N. Sarkozy n’est pas un “facho”. Pour J. Dray, c’est une caricature. Ce qui lui permet de se poser en victime, en martyr insulté. Le président met sur pied une démocratie plébiscitaire, loin des oripeaux totalitaires. Un point de vue discutable, peu discuté faute de volonté.

Le mal, ce sont les institutions de la Vème république où ils pensent tous qu’ils sont les sauveurs“. Un système pervers qui hypertrophie les égos (déjà volumineux). Que la gauche au pouvoir n’a pas voulu changer (1981 et 1997). Pour J. Dray, il faut rompre définitivement avec ce mode de fonctionnement, c’est une question de survie. La constitution met naturellement en exergue le moteur principal de la droite : le chef. Les progressistes ne pourront s’en sortir durablement qu’en rompant s’ils accèdent au pouvoir. Pour y parvenir, il se pose en éducateur du peuple, “Il faudrait un candidat qui se présente en disant qu’il supprimera l’élection au suffrage universel du président de la République“. Malgré le danger électoral, et quitte à perdre encore en 2012.

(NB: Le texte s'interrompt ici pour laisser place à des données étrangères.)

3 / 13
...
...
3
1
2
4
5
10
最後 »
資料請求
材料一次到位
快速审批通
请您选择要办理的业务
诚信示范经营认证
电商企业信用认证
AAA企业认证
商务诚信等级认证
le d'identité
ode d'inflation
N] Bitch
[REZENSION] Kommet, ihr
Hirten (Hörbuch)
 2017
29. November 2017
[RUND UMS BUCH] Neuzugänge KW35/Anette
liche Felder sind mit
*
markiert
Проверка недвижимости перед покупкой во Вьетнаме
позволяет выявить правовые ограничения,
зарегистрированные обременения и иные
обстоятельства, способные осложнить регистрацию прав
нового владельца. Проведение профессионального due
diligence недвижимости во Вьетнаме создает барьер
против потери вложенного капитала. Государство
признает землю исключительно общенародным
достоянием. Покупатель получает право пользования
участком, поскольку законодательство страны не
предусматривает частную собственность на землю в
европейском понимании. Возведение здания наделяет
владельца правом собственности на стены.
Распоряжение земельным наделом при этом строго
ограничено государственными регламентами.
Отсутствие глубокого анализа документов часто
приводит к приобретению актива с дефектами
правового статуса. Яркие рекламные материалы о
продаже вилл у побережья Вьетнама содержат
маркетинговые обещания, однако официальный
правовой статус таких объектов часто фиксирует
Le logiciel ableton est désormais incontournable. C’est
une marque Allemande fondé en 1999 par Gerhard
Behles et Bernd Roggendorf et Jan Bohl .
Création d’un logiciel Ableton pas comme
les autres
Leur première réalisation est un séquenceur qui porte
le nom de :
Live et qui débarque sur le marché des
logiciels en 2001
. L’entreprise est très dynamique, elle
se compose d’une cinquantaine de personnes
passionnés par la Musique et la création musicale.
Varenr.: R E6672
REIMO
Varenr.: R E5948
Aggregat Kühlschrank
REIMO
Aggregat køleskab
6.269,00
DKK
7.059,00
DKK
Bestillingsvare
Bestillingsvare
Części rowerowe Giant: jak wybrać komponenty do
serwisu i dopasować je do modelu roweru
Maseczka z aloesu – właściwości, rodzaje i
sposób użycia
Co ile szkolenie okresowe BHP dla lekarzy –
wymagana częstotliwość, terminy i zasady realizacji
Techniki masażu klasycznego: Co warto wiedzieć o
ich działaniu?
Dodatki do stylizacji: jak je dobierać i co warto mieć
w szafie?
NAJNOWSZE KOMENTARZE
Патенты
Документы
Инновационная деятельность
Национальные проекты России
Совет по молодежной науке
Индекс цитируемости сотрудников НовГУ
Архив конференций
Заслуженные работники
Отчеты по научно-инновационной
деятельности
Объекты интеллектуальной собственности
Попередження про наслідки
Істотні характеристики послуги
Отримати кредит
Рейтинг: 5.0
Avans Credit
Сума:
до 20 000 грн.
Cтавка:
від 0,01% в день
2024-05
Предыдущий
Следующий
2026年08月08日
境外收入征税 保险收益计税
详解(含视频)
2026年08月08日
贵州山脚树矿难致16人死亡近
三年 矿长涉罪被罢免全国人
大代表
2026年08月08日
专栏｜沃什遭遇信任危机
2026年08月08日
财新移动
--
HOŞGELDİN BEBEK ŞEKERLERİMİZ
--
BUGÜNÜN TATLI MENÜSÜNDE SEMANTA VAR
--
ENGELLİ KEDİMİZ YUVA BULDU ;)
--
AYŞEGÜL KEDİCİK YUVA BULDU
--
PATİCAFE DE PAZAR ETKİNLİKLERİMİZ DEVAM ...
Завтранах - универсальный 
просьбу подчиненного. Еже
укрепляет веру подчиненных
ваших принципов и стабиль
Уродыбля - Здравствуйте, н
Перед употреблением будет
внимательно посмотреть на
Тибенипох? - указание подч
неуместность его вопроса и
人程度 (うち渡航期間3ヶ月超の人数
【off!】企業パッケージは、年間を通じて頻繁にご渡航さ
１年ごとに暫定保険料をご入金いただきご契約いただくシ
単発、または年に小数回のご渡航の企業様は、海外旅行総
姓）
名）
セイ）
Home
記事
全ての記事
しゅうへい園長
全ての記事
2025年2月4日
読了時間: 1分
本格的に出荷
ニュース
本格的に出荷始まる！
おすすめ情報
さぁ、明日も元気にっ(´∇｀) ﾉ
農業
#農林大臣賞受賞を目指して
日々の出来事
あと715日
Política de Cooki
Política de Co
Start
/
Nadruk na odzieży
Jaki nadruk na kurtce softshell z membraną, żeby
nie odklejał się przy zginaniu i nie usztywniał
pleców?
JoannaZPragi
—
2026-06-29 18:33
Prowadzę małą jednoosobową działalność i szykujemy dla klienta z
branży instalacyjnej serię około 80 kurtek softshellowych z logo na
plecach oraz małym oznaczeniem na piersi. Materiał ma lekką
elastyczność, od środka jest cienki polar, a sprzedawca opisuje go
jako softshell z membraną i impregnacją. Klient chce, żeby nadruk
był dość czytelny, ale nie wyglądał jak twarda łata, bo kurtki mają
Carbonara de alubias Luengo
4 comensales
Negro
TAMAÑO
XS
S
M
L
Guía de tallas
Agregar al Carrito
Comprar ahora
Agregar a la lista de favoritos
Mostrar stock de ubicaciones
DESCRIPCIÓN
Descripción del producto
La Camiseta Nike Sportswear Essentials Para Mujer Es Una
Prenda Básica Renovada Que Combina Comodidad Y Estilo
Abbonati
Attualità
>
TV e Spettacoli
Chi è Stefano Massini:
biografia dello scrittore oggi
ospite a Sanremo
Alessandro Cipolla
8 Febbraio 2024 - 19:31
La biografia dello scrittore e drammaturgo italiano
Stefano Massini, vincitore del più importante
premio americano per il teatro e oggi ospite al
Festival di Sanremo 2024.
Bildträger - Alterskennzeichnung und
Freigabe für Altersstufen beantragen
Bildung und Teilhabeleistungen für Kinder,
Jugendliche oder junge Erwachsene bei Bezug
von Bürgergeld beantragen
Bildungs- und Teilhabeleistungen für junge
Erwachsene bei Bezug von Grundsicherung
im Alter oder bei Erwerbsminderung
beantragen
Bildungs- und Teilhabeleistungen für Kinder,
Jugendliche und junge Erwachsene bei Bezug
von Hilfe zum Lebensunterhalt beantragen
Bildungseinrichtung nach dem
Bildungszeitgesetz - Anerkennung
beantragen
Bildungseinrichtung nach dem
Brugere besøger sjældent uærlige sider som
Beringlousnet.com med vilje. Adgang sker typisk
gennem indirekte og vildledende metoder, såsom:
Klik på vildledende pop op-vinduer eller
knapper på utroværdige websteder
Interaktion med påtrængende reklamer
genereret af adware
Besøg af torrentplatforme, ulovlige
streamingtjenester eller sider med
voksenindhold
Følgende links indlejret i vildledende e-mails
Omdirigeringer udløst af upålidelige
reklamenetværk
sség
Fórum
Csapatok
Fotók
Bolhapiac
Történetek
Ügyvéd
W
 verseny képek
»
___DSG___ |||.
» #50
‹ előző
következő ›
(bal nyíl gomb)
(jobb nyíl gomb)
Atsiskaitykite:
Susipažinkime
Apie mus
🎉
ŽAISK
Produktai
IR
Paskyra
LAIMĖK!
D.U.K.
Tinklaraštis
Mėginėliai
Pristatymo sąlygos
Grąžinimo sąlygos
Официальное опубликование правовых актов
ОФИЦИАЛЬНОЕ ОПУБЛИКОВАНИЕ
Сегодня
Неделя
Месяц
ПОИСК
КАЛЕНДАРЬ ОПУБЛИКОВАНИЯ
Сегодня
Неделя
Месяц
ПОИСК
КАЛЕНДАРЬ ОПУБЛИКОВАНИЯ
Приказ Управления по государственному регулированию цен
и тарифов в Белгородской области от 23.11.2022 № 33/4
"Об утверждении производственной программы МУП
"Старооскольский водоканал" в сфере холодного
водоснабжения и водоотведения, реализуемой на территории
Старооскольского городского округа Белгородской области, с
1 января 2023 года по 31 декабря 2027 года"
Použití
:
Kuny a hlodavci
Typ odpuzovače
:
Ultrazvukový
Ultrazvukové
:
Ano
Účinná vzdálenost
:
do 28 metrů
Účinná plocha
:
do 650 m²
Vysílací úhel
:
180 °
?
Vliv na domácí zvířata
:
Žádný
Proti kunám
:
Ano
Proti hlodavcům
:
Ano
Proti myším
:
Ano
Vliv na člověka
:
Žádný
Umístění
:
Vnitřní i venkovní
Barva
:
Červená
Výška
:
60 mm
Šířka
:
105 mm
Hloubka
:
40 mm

Presque à terre, la bête politique semble se livrer avec beaucoup de franchise. J. Dray parle de son avenir personnel et politique avec un étonnant détachement. Généreux dans l’emportement, avide de questions quel que soit son interlocuteur.
Les chiens sont lâchés, la machine journalistique est lancée. Jamais repue.
Quoi qu’il arrive, J. Dray est une figure de la gauche. Un politique avisé. Quoi qu’il arrive.